Nine Entertainment Co. debt holders won court approval for a restructuring vote that would result in the failure of a A$5.75 billion ($6 billion) leveraged buyout by the broacaster’s owner CVC Capital Partners Ltd.
CVC gets A$4.5 million and a 0.75 percent stake in the restructured company under the plan. The buyout firm bought the Australian television network starting in 2006 from billionaire James Packer’s Publishing & Broadcasting Ltd.
Federal Court Justice Peter Jacobson in Sydney today rejected opposition to the plan from lenders who sought to prevent a meeting of Nine’s creditors to approve the deal. The debt holders, which include BNP Paribas SA, objected to being forced to accept equity in the company and giving control to two U.S. funds that hold 45 percent of the senior debt.
The proposed plan is the “only opportunity to the company to repay the senior debt,” Jacobson said in delivering his ruling. Otherwise it would be “highly likely” the company would be placed in receivership, he said.
Nine has A$2.2 billion of senior debt, according to court filings, which is due to mature Feb. 7. Apollo Global Management LLC (APO:US) and Oaktree Capital Group LLC (OAK:US), the U.S. funds, hold A$893 million of the debt. Under the reorganization plan, they will be able to appoint the majority of Nine’s board in the first year.
Opponents to the plan can consult with other senior lenders to see if a compromise can be reached on the board appointments, Jacobson said. The plan must still go before the judge for final approval, when he’ll have to determine whether it’s fair to all creditors. That hearing is currently scheduled for Jan. 29.

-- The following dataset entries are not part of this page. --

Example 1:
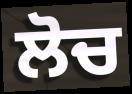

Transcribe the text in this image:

ਲੋਚ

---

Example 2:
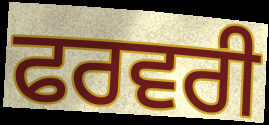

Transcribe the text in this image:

ਫਰਵਰੀ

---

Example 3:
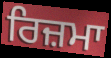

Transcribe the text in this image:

ਰਿਜ਼ਮਾ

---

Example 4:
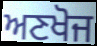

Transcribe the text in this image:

ਅਣਖੋਜ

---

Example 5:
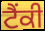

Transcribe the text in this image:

ਟੈਂਕੀ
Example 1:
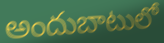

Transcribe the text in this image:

అందుబాటులో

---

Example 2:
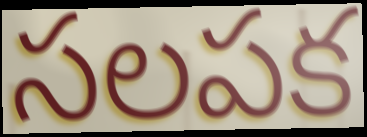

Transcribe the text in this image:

సలపక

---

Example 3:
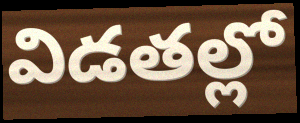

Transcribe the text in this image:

విడతల్లో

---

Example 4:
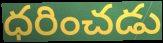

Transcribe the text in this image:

ధరించడు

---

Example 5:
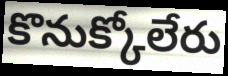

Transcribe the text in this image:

కొనుక్కోలేరు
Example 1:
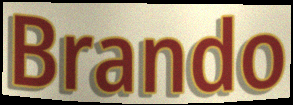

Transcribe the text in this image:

Brando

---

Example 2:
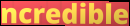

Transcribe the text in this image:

ncredible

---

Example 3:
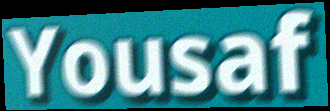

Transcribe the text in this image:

Yousaf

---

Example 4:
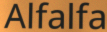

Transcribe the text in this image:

Alfalfa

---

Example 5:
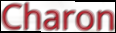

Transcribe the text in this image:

Charon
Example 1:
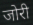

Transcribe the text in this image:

जोरी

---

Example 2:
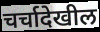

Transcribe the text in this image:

चर्चादेखील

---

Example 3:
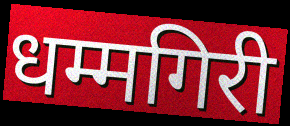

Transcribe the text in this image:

धम्मगिरी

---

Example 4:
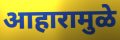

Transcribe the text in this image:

आहारामुळे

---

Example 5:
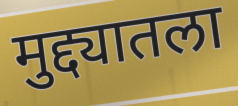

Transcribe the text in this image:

मुद्द्यातला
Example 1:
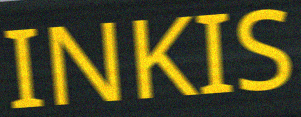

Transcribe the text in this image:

INKIS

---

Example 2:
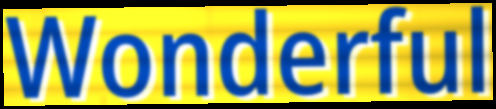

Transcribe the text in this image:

Wonderful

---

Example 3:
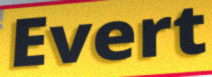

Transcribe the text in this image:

Evert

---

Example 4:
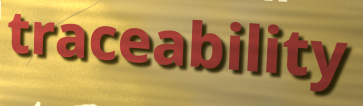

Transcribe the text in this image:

traceability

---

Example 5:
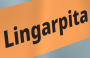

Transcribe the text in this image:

Lingarpita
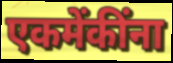
एकमेंकींना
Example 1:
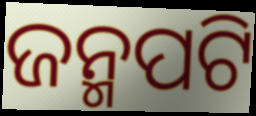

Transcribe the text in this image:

ଜନ୍ମପଟି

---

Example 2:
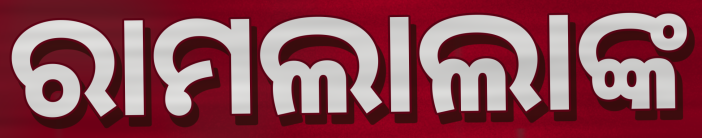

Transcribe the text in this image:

ରାମଲାଲାଙ୍କ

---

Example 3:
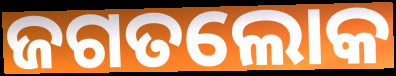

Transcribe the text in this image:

ଜଗତଲୋକ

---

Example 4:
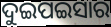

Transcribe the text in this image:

ଦୁଇପଇସାର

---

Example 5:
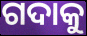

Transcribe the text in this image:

ଗଦାକୁ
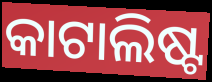
କାଟାଲିଷ୍ଟ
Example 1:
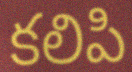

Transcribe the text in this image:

కలిపి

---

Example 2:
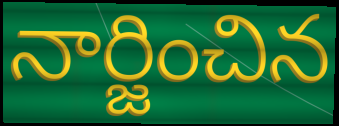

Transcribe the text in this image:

నార్జించిన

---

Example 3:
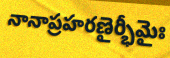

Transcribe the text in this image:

నానాప్రహరణైర్భీమైః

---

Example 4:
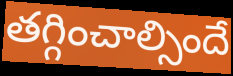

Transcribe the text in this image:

తగ్గించాల్సిందే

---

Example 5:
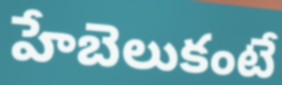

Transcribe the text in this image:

హేబెలుకంటే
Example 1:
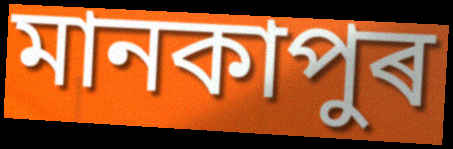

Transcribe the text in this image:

মানকাপুৰ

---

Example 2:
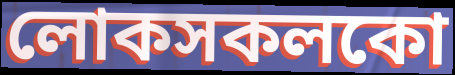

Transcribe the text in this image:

লোকসকলকো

Other lenders who sought to block the meeting include Rabobank International, Credit Agricole SA (ACA), CIC, National Australia Bank Ltd., Portigon AG, Royal Bank of Scotland Group Plc and, as a trustee, GE Capital Finance Pty.
Portigon holds senior debt of A$63 million. GE Capital has senior debt of A$25 million and CIC holds A$19 million, according to court filings.
Requiring unanimous consent from debt holders would make debt-for-equity swaps almost impossible and would “emasculate” the law governing such arrangements, Jacobson said in rejecting the opposition.
Nine owns Australia’s second-most watched television channel as well as the country’s largest indoor music venue and Ticketek, an event ticketing company. Its most popular television programs include the Australian version of Big Brother, British motoring show Top Gear, and CBS Corp. (CBS:US)’s crime drama the Mentalist.
Set up by James Packer’s grandfather Frank Packer in 1956 as Australia’s first television station, Nine’s maiden broadcast was presented by Bruce Gyngell, father of the current chief executive.
This isn’t the first time an investor has lost money on Nine. James Packer’s father Kerry sold the network to Australian investor Alan Bond in 1987 for A$1 billion, buying it back for A$250 million when Bond went bankrupt less than three years later.
“You only get one Alan Bond in your lifetime,” Kerry Packer remarked, according to Paul Barry’s 1993 biography, “The Rise and Rise of Kerry Packer.”
The case is In the Matter of Nine Entertainment Group. NSD2079/2012. Federal Court of Australia (Sydney).